Florida Chief Financial Officer Jimmy Patronis signed an order Tuesday to ban the use of TikTok on state-supplied devices and within department buildings, according to a news release. It means the popular social media app on employees' personal devices can't be used while at work, either, the order reads.
TikTok has drawn scrutiny in recent weeks as President Donald Trump ordered a ban on it and other applications created from Chinese companies over concerns they provide American users' personal information to the communist Chinese government.
The Trump administration has not supplied any evidence that TikTok and its owner, ByteDance, have done so.
Still, mobile security experts told Wired that TikTok's data collection practices aren't unique for an advertising-based business and are similar to apps made in the USA. The data includes what phone model a person is using, what time zone the user is in and other points.
"For the iOS app available to Western audiences, it appears to collect very standard analytics information," Will Strafach, an iOS security researcher and creator of the privacy-focused Guardian Firewall app, told Wired. "Most data collection by apps concerns me, I don’t like any of it.
"However, in context, TikTok appears to be pretty tame compared to other apps," he said.
But there remain concerns the Chinese government could pressure TikTok's owner to hand over data, Wired reports.

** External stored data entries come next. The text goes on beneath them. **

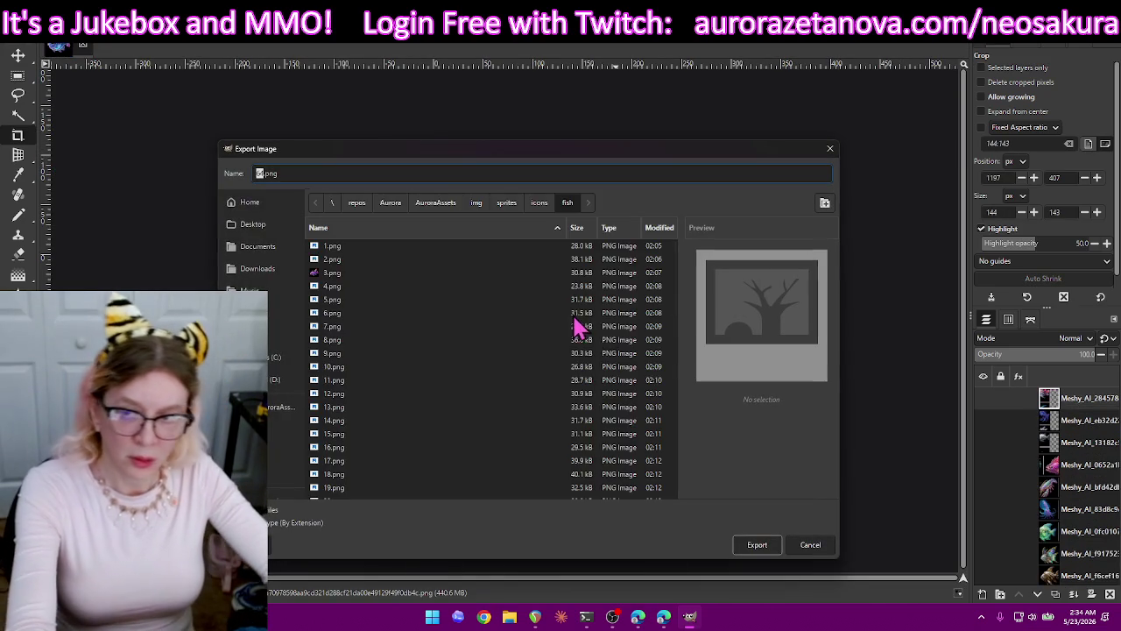
text(65)
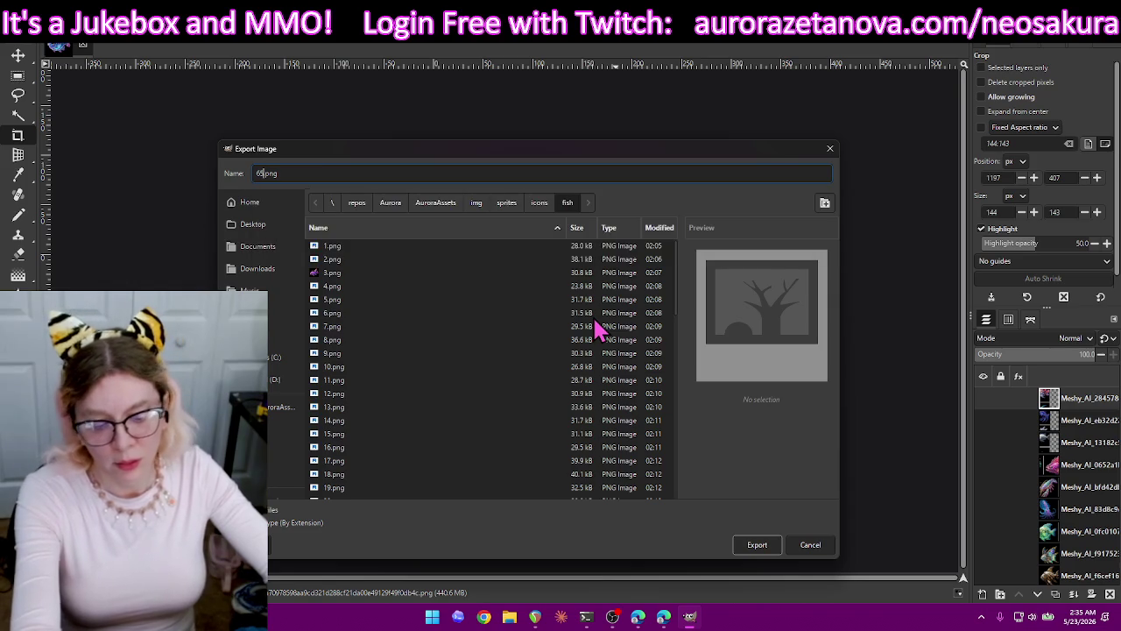
key(Return)
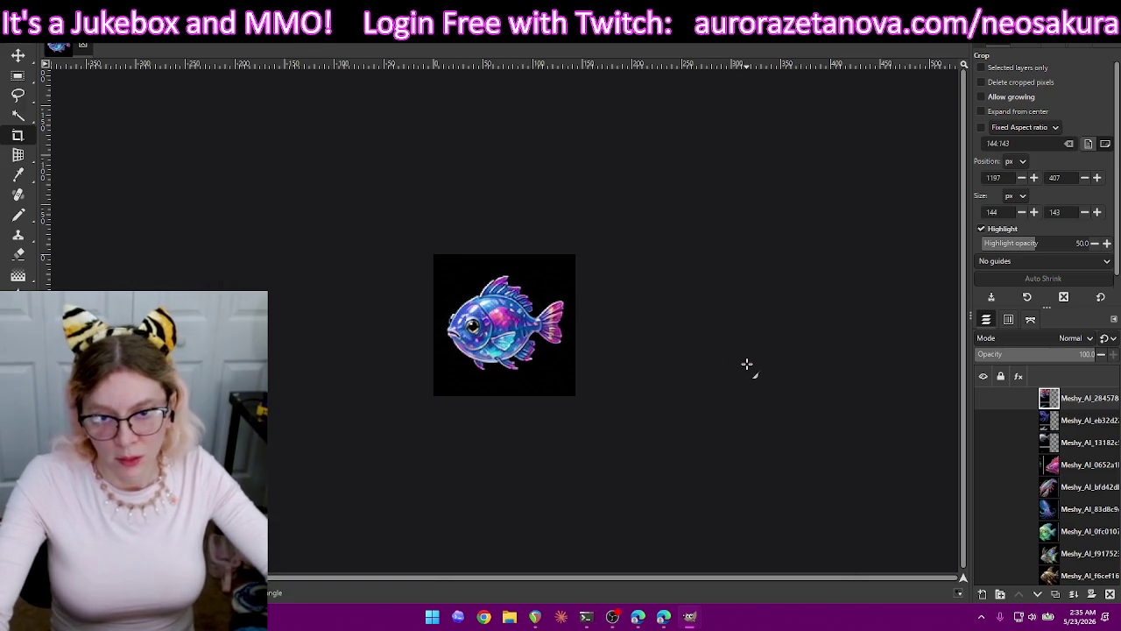
key(Return)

Patronis in the release said it's that reason his agency, which deals with the State Treasury, law enforcement records and the like, is banning the app.
"The threat TikTok presents far outweighs any benefit the application could provide to official business of the agency and that is why I have decided to immediately ban the application from DFS devices and use of the app within our facilities," he said. "With reports of direct ties to the Communist Party of China, TikTok is a major security risk to the State of Florida and to the United States, and it has no place on state devices."